L’Etat, en l’occurrence, c’est nous.
Ouvrons des laboratoires, ou rejoignons ceux, innombrables déjà, où, à tant de questions et de problèmes, des femmes et des hommes trouvent des réponses, imaginent et proposent des solutions qui ne demandent qu’à être expérimentées et mises en pratique, avec audace et prudence, avec confiance et exigence.
Ajoutons partout, à celles qui existent déjà, des petites zones libres.
Oui, de ces petits exemples courageux qui incitent au courage créatif.
Expérimentons, nous-mêmes, expérimentons, humblement, joyeusement et sans arrogance.
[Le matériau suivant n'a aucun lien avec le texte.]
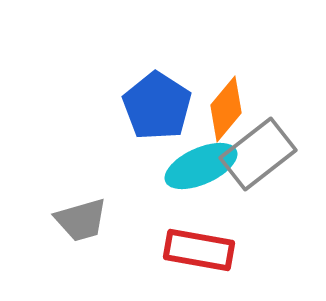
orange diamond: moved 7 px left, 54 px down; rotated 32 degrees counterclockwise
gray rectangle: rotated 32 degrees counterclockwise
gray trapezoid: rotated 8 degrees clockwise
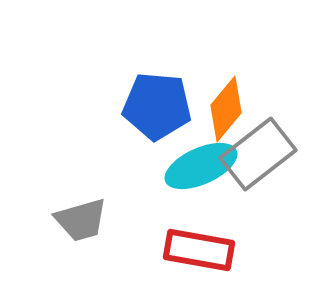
blue pentagon: rotated 28 degrees counterclockwise
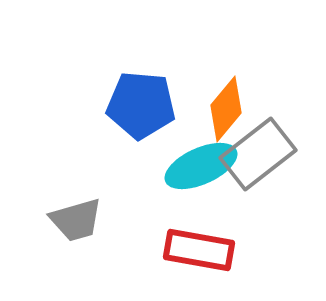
blue pentagon: moved 16 px left, 1 px up
gray trapezoid: moved 5 px left
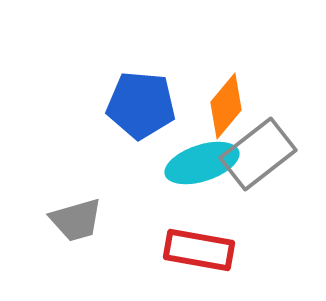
orange diamond: moved 3 px up
cyan ellipse: moved 1 px right, 3 px up; rotated 6 degrees clockwise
Que l’échec soit notre professeur, pas notre censeur. Cent fois sur le métier remettons notre ouvrage. Scrutons nos éprouvettes minuscules ou nos alambics énormes afin de progresser concrètement dans notre recherche d’une meilleure société humaine. Car c’est du minuscule au cosmique que ce travail nous entrainera et entraine déjà ceux qui s’y confrontent. Comme les poètes qui savent qu’il faut, tantôt écrire une ode à la tomate ou à la soupe de congre, tantôt écrire Les Châtiments. Sauver une herbe médicinale en Amazonie, garantir aux femmes la liberté, l’égalité, la vie souvent.
Et surtout, surtout, disons à nos enfants qu’ils arrivent sur terre quasiment au début d’une histoire et non pas à sa fin désenchantée. Ils en sont encore aux tout premiers chapitres d’une longue et fabuleuse épopée dont ils seront, non pas les rouages muets, mais au contraire, les inévitables auteurs.
Il faut qu’ils sachent que, ô merveille, ils ont une œuvre, faite de mille œuvres, à accomplir, ensemble, avec leurs enfants et les enfants de leurs enfants.
Disons-le, haut et fort, car, beaucoup d’entre eux ont entendu le contraire, et je crois, moi, que cela les désespère.
Quel plus riche héritage pouvons-nous léguer à nos enfants que la joie de savoir que la genèse n’est pas encore terminée et qu’elle leur appartient.
Qu’attendons-nous ? L’année 2014 ? La voici.